Naturally, when you are planning to start your own small business, you have to plan on applying for a small business loan. Before you do, you need to make sure that you understand the pitfalls that come with actually receiving a small business loan and the possible effects that it can have on you and your new business. Of course, these SBA loans can help get your new business started, but all good things come with their disadvantages.
What Are Some Disadvantages?
The first disadvantage is the fact that you typically do not have any equity. Unfortunately, with a startup business loan, you cannot access the amount you have paid towards the loan, which usually requires for you to apply for yet another loan. This is one of those tricky loopholes that banks and credit unions can pull on new business owners.

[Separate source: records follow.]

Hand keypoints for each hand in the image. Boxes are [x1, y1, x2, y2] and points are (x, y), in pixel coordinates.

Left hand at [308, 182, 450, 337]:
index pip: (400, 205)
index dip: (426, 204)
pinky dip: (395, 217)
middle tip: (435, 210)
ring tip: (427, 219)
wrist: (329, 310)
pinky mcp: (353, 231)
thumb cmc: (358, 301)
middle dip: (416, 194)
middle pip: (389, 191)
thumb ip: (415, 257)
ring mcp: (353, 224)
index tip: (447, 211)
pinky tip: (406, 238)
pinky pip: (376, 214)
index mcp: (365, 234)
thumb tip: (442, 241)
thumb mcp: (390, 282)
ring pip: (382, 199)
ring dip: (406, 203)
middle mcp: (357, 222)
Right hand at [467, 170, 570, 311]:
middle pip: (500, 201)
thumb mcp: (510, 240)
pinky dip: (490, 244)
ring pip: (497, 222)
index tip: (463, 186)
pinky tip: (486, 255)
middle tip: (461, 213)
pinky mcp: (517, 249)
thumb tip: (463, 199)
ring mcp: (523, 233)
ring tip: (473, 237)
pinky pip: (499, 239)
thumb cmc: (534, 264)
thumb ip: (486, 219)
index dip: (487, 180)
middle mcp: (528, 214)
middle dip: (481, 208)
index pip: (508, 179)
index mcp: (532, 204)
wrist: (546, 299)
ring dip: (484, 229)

There are also very tight restrictions that the bank gives to you once accepted. If your debt level gets too high compared to your equity, then the bank may demand an immediate repayment of the loan.
What Does The Bank Do With My Loan?
The bank can sometimes even tie up your cash because they believe that it can be used in other parts of your business. Maybe you need a new piece of equipment for your business to run more smoothly, but unfortunately between your monthly balance and whatever may be typed up in the bank, you cannot obtain that money. The banks will typically suggest that you apply for another loan and you will be confused as to where your money went.
As a brief conclusion, if you can avoid getting a small business loan, try to do so. It is better to work towards getting a better credit score before you open your business so that you can work with the line of credit that you have built up.